Traceability of the data, which is facilitated by the metadata that describes the characteristics of the data, such as when it was last accessed and by whom, is also missing.
Finally, there is the issue of data retention as these data lakes continue to expand.
“Data retention contributes to data lake pollution because many organizations fail to address it in a comprehensive way,” said Tsai.
Instead, there is an inclination to just store all of the data forever–in case an auditor or a company trends analyst ever wants to access it.
Tsai recommends instead, that companies take an active role in data retention.
“The big question is, are you retaining data just to retain it for some purpose, or are you retaining it so it can remain in a query-able mode?” said Tsai. “As an example, if you are a financial institution and you want to perform fraud detection, you are going to want to be able to go back in time with your data and to trace what could be an initial fraudulent pattern that is emerging to when it first happened or even to who the initial user was. If your data lake is full of data dissonance, you’re going to lose track of this data lineage.”
This brings us to the data architect or the data base administrator who must make heads or tails of this data and construct an architecture in which all types of data–structured and unstructured-can work together.
Inevitably, he or she finds that there are data disconnects and data dissonance because the data hasn’t been cleaned, classified, organized or described adequately with metadata. In short, the data lake is polluted–possibly to a point where the data is no longer trusted, the company is limited in the value it can derive from the data–and the data lake is virtually standing by itself as a stagnant and toxic pool where no one can see the bottom.
The good news for companies is that they don’t have to be caretakers of toxic data lakes.
Here are four steps that companies can take to avoid or to reverse data lake pollution:
1. If you haven’t deployed data lakes yet, look for an integrator and/or data lake tools company that can assist you in the process.
“A project like tapping data from IoT machines and putting this data into an enterprise system isn’t trivial,” said Tsai. “How will you construct your data pipelines and integration? Early in the process, it is very important to find the right set of tools to do the job.”
2. Make a plan for data retention
How are you planning to retain your data? Will some of this data strictly be archived off to storage because your legal and/or compliance department requires it? Will you also have older data that must remain active for purposes of historical trend queries or system pattern usage? Is there some data that you can simply throw away after a certain time point?

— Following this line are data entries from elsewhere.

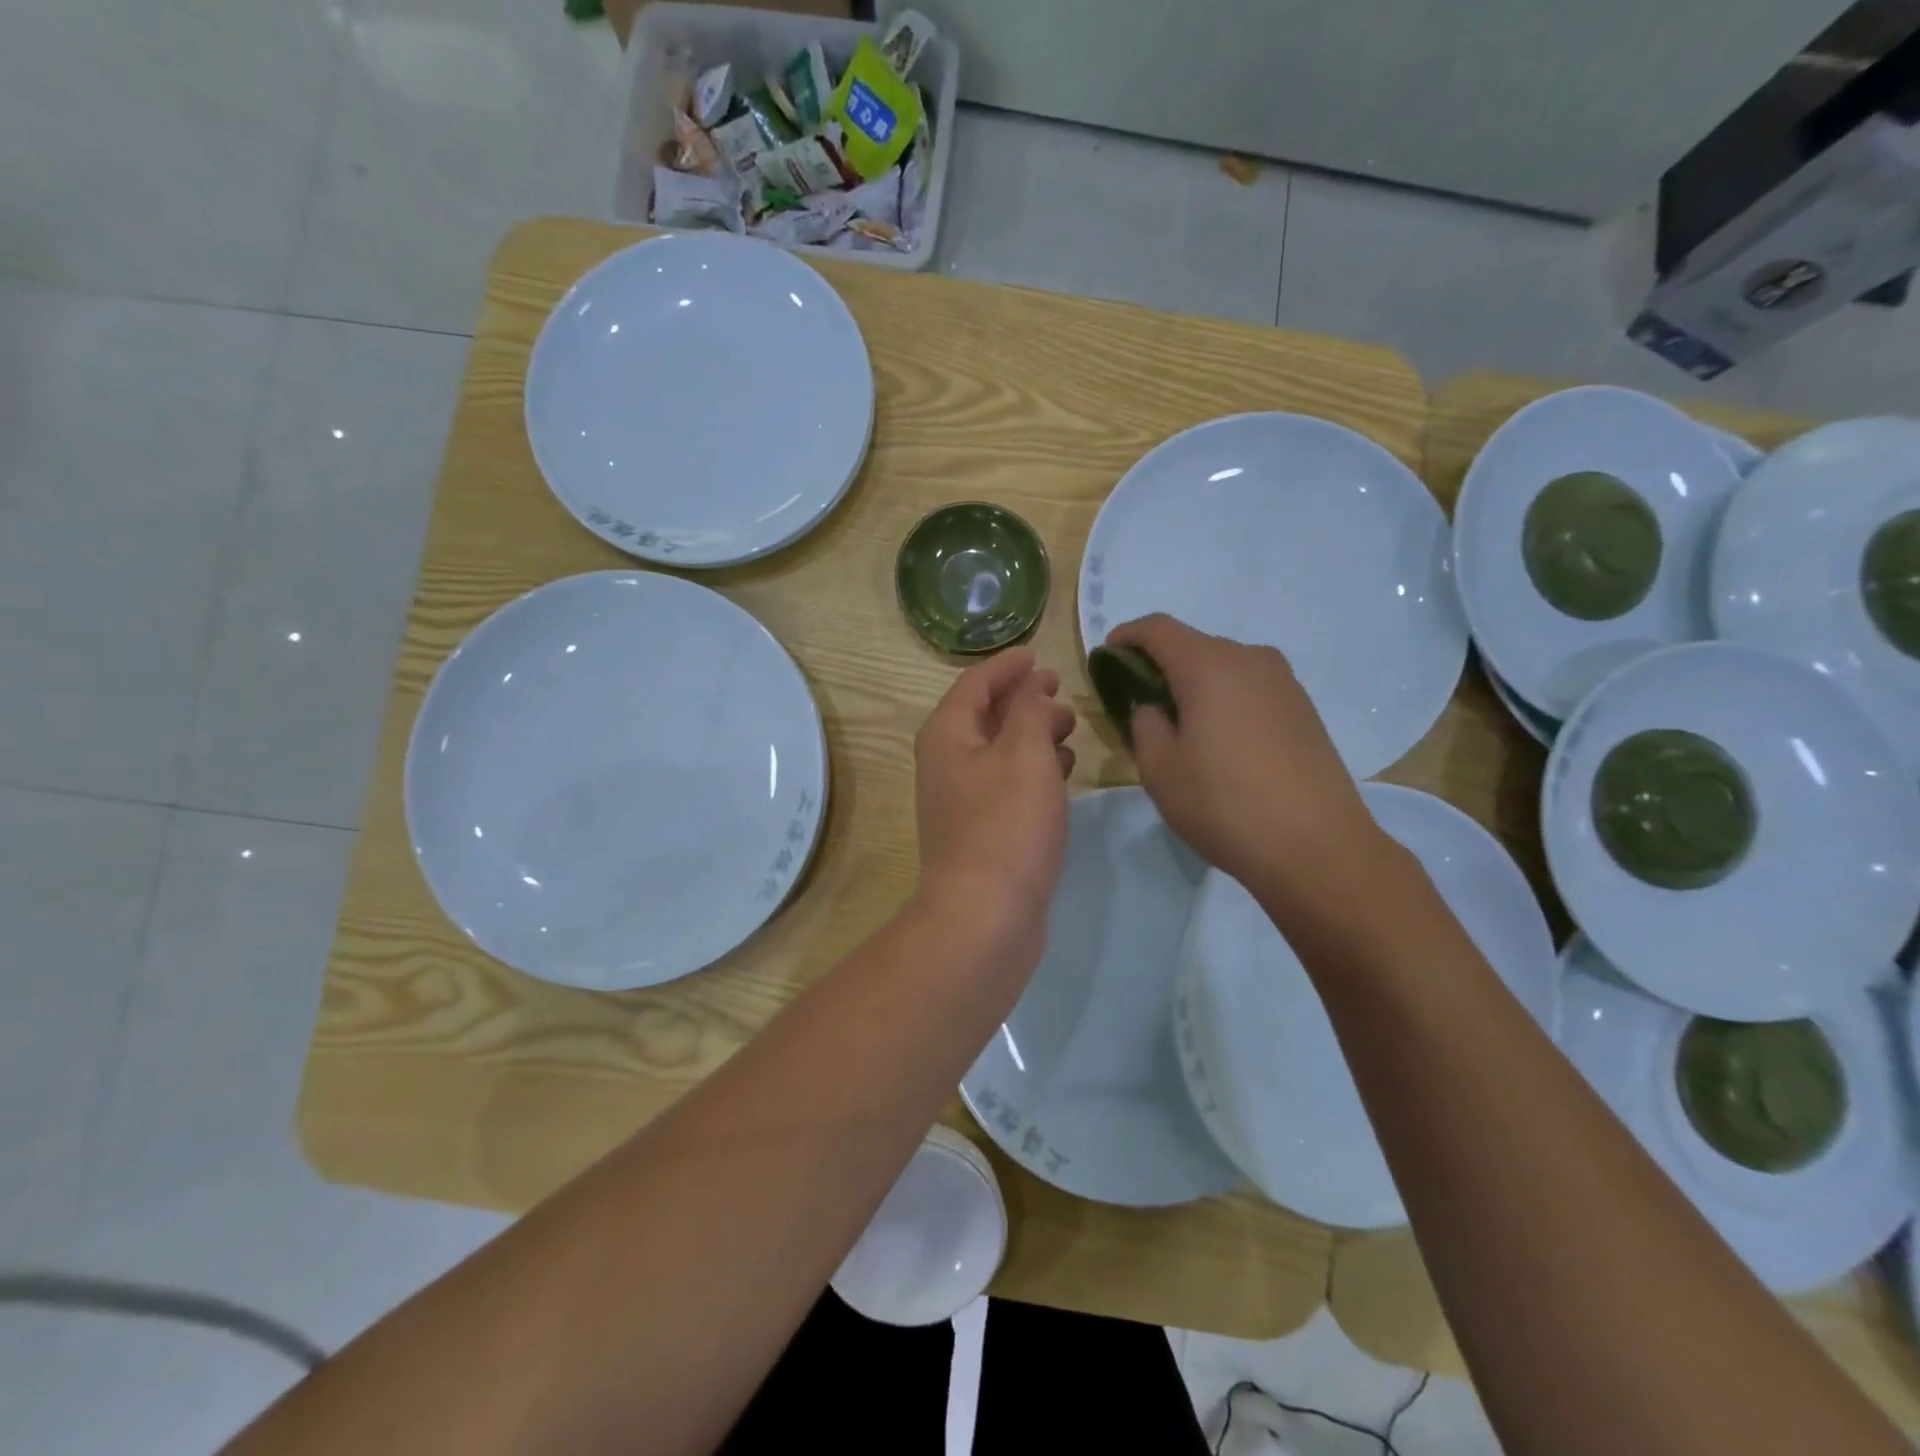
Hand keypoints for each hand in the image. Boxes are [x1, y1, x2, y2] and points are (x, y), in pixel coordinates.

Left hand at [914, 648, 1075, 956]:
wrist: (986, 915)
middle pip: (986, 715)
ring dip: (1032, 733)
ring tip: (1070, 727)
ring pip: (1000, 751)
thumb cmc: (1006, 824)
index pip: (975, 683)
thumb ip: (1030, 711)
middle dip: (1023, 699)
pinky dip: (1035, 769)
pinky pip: (1009, 783)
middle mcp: (948, 763)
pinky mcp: (983, 831)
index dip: (1007, 666)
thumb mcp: (1025, 752)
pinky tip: (1064, 771)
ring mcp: (963, 800)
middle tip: (1062, 691)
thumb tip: (1032, 691)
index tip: (1037, 654)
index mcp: (947, 735)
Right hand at [1105, 614, 1388, 903]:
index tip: (1108, 656)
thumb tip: (1154, 708)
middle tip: (1139, 702)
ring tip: (1181, 726)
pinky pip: (1251, 689)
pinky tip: (1221, 742)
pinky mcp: (1304, 709)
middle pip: (1194, 645)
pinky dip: (1226, 700)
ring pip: (1225, 668)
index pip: (1158, 629)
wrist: (1317, 847)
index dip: (1127, 636)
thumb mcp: (1160, 769)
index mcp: (1209, 666)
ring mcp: (1284, 683)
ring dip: (1196, 685)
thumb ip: (1145, 724)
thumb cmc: (1224, 804)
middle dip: (1161, 665)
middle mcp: (1250, 660)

3. Think about how data lakes will be orchestrated
Do you have a company-wide architecture that governs and coordinates data lake creation and synchronization with all other data lakes? How are you ensuring that the data in these lakes is both integrated and consistent?

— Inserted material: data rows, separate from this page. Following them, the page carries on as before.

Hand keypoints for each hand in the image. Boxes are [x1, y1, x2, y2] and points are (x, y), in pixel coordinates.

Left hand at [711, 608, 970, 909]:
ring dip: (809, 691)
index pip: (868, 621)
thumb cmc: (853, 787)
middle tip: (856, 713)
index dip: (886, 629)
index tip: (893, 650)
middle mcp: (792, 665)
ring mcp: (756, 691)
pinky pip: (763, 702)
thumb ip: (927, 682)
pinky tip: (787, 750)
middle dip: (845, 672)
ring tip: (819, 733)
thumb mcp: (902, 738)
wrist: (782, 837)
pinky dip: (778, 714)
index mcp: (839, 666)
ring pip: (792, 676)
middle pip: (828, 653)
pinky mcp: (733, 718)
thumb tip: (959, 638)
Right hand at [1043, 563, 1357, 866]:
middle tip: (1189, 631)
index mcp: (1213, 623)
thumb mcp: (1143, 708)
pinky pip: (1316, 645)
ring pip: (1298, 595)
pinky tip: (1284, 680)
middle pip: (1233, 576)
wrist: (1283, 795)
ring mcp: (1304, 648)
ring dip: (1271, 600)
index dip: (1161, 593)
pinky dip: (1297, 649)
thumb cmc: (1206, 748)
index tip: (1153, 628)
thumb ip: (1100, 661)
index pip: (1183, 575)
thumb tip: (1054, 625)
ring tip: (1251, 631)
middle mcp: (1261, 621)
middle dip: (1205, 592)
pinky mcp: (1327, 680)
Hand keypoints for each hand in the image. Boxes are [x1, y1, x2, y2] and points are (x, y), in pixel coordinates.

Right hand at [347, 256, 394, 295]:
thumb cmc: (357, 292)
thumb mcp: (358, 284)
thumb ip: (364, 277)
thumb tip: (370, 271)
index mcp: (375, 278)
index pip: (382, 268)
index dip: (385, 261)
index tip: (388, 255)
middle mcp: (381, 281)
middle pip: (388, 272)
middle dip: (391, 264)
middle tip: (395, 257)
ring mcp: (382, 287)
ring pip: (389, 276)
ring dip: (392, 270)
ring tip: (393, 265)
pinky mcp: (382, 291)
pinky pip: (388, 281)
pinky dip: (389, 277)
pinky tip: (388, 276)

4. Consider your ultimate goal with the data
In most cases, companies want to be able to share both data and results, so data can be leveraged for decision making throughout the organization. “If a company’s present set of data lakes can’t enable this, through appropriate tools, architecting and cleanup efforts, data needs to be brought to this level so that it is integratable and trusted,”said Tsai.
The data lakes market is expected to grow to $8.81 billion by 2021, at a compound annual growth rate of 28.3%. Clearly, companies are making the move into data lakes as part of their overall big data and analytics strategies. They can stay ahead of the curve by viewing these data lakes like the clear water lakes that they visit on summer holidays. To remain functional, lakes must be renewable resources–and they can only be renewable and teaming with abundance when the proper stewardship is exercised.